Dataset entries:
□ □ □ □

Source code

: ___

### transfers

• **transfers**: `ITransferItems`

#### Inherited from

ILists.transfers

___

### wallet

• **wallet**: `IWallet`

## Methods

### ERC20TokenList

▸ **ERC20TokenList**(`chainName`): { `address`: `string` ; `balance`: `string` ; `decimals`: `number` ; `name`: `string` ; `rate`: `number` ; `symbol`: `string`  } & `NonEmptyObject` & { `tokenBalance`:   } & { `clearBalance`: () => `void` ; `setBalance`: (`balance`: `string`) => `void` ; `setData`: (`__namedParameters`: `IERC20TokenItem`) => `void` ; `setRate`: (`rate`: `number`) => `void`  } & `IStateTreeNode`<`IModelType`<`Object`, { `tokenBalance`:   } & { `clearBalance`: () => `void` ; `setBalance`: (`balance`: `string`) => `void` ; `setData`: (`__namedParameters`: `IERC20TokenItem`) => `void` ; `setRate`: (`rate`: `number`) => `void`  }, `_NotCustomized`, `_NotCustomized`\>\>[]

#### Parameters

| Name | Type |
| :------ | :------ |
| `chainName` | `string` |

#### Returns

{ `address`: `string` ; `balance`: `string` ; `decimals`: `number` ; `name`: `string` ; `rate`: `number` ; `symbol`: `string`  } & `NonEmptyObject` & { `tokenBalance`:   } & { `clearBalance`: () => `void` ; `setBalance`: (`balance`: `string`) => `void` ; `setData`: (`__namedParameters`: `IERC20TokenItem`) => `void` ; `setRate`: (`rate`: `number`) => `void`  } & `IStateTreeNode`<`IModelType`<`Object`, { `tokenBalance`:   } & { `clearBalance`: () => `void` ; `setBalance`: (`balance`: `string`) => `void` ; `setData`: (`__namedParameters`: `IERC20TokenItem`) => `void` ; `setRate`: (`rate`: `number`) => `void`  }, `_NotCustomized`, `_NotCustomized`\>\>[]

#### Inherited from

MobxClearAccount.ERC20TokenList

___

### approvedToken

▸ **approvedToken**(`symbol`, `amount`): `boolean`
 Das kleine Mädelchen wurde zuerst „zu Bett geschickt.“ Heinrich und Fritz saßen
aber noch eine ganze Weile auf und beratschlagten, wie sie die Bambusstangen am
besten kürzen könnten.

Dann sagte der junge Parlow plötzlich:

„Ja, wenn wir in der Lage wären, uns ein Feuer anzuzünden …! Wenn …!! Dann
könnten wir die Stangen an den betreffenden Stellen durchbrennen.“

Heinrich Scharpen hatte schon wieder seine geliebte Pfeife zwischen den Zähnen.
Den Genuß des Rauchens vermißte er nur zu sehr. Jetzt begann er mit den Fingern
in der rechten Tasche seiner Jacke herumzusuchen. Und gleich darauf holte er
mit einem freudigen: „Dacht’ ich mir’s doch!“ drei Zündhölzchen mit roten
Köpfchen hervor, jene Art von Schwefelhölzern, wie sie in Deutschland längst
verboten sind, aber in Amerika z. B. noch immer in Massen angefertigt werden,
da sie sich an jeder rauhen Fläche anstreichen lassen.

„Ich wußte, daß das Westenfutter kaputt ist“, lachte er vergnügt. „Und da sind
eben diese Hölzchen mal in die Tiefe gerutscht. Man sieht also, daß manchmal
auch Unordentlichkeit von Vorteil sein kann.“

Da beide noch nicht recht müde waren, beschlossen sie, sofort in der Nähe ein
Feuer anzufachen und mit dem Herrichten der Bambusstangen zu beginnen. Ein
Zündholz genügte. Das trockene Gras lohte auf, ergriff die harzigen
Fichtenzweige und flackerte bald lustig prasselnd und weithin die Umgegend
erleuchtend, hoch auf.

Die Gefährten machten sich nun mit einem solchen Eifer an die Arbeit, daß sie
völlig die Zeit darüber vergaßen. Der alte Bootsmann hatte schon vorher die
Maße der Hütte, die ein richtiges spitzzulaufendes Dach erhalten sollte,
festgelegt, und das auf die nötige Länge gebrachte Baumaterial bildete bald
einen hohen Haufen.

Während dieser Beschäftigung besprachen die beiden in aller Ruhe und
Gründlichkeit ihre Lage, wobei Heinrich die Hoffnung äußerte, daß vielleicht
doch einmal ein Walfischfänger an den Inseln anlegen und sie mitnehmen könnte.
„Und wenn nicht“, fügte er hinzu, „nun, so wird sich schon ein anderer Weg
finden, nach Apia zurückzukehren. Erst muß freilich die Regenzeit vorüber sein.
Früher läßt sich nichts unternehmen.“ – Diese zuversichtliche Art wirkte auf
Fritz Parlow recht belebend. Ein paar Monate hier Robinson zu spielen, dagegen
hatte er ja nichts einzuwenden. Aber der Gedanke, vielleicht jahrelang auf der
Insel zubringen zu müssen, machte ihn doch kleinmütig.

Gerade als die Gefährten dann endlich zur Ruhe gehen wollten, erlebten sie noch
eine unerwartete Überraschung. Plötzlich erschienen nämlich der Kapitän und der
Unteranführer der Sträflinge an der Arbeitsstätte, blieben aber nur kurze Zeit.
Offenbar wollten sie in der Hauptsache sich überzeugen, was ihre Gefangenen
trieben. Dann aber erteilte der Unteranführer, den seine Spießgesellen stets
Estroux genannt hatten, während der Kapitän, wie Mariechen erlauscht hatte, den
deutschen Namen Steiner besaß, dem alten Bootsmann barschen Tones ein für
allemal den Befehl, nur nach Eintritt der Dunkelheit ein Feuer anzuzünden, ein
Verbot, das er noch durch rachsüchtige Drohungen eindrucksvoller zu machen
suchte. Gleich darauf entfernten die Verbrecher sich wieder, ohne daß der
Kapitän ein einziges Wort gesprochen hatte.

□ □ □ □

*GOAL OF THE EXERCISE*. Copy out the entries in full, exactly as they appear.

*ANSWER BELOW*.
Source code

: ___

### transfers

• **transfers**: `ITransferItems`

#### Inherited from

ILists.transfers

___

### wallet

• **wallet**: `IWallet`

## Methods

### ERC20TokenList

▸ **ERC20TokenList**(`chainName`): { `address`: `string` ; `balance`: `string` ; `decimals`: `number` ; `name`: `string` ; `rate`: `number` ; `symbol`: `string`  } & `NonEmptyObject` & { `tokenBalance`:   } & { `clearBalance`: () => `void` ; `setBalance`: (`balance`: `string`) => `void` ; `setData`: (`__namedParameters`: `IERC20TokenItem`) => `void` ; `setRate`: (`rate`: `number`) => `void`  } & `IStateTreeNode`<`IModelType`<`Object`, { `tokenBalance`:   } & { `clearBalance`: () => `void` ; `setBalance`: (`balance`: `string`) => `void` ; `setData`: (`__namedParameters`: `IERC20TokenItem`) => `void` ; `setRate`: (`rate`: `number`) => `void`  }, `_NotCustomized`, `_NotCustomized`\>\>[]

#### Parameters

| Name | Type |
| :------ | :------ |
| `chainName` | `string` |

#### Returns

{ `address`: `string` ; `balance`: `string` ; `decimals`: `number` ; `name`: `string` ; `rate`: `number` ; `symbol`: `string`  } & `NonEmptyObject` & { `tokenBalance`:   } & { `clearBalance`: () => `void` ; `setBalance`: (`balance`: `string`) => `void` ; `setData`: (`__namedParameters`: `IERC20TokenItem`) => `void` ; `setRate`: (`rate`: `number`) => `void`  } & `IStateTreeNode`<`IModelType`<`Object`, { `tokenBalance`:   } & { `clearBalance`: () => `void` ; `setBalance`: (`balance`: `string`) => `void` ; `setData`: (`__namedParameters`: `IERC20TokenItem`) => `void` ; `setRate`: (`rate`: `number`) => `void`  }, `_NotCustomized`, `_NotCustomized`\>\>[]

#### Inherited from

MobxClearAccount.ERC20TokenList

___

### approvedToken

▸ **approvedToken**(`symbol`, `amount`): `boolean`
 Das kleine Mädelchen wurde zuerst „zu Bett geschickt.“ Heinrich und Fritz saßen
aber noch eine ganze Weile auf und beratschlagten, wie sie die Bambusstangen am
besten kürzen könnten.

Dann sagte der junge Parlow plötzlich:

„Ja, wenn wir in der Lage wären, uns ein Feuer anzuzünden …! Wenn …!! Dann
könnten wir die Stangen an den betreffenden Stellen durchbrennen.“

Heinrich Scharpen hatte schon wieder seine geliebte Pfeife zwischen den Zähnen.
Den Genuß des Rauchens vermißte er nur zu sehr. Jetzt begann er mit den Fingern
in der rechten Tasche seiner Jacke herumzusuchen. Und gleich darauf holte er
mit einem freudigen: „Dacht’ ich mir’s doch!“ drei Zündhölzchen mit roten
Köpfchen hervor, jene Art von Schwefelhölzern, wie sie in Deutschland längst
verboten sind, aber in Amerika z. B. noch immer in Massen angefertigt werden,
da sie sich an jeder rauhen Fläche anstreichen lassen.

„Ich wußte, daß das Westenfutter kaputt ist“, lachte er vergnügt. „Und da sind
eben diese Hölzchen mal in die Tiefe gerutscht. Man sieht also, daß manchmal
auch Unordentlichkeit von Vorteil sein kann.“

Da beide noch nicht recht müde waren, beschlossen sie, sofort in der Nähe ein
Feuer anzufachen und mit dem Herrichten der Bambusstangen zu beginnen. Ein
Zündholz genügte. Das trockene Gras lohte auf, ergriff die harzigen
Fichtenzweige und flackerte bald lustig prasselnd und weithin die Umgegend
erleuchtend, hoch auf.

Die Gefährten machten sich nun mit einem solchen Eifer an die Arbeit, daß sie
völlig die Zeit darüber vergaßen. Der alte Bootsmann hatte schon vorher die
Maße der Hütte, die ein richtiges spitzzulaufendes Dach erhalten sollte,
festgelegt, und das auf die nötige Länge gebrachte Baumaterial bildete bald
einen hohen Haufen.

Während dieser Beschäftigung besprachen die beiden in aller Ruhe und
Gründlichkeit ihre Lage, wobei Heinrich die Hoffnung äußerte, daß vielleicht
doch einmal ein Walfischfänger an den Inseln anlegen und sie mitnehmen könnte.
„Und wenn nicht“, fügte er hinzu, „nun, so wird sich schon ein anderer Weg
finden, nach Apia zurückzukehren. Erst muß freilich die Regenzeit vorüber sein.
Früher läßt sich nichts unternehmen.“ – Diese zuversichtliche Art wirkte auf
Fritz Parlow recht belebend. Ein paar Monate hier Robinson zu spielen, dagegen
hatte er ja nichts einzuwenden. Aber der Gedanke, vielleicht jahrelang auf der
Insel zubringen zu müssen, machte ihn doch kleinmütig.

Gerade als die Gefährten dann endlich zur Ruhe gehen wollten, erlebten sie noch
eine unerwartete Überraschung. Plötzlich erschienen nämlich der Kapitän und der
Unteranführer der Sträflinge an der Arbeitsstätte, blieben aber nur kurze Zeit.
Offenbar wollten sie in der Hauptsache sich überzeugen, was ihre Gefangenen
trieben. Dann aber erteilte der Unteranführer, den seine Spießgesellen stets
Estroux genannt hatten, während der Kapitän, wie Mariechen erlauscht hatte, den
deutschen Namen Steiner besaß, dem alten Bootsmann barschen Tones ein für
allemal den Befehl, nur nach Eintritt der Dunkelheit ein Feuer anzuzünden, ein
Verbot, das er noch durch rachsüchtige Drohungen eindrucksvoller zu machen
suchte. Gleich darauf entfernten die Verbrecher sich wieder, ohne daß der
Kapitän ein einziges Wort gesprochen hatte.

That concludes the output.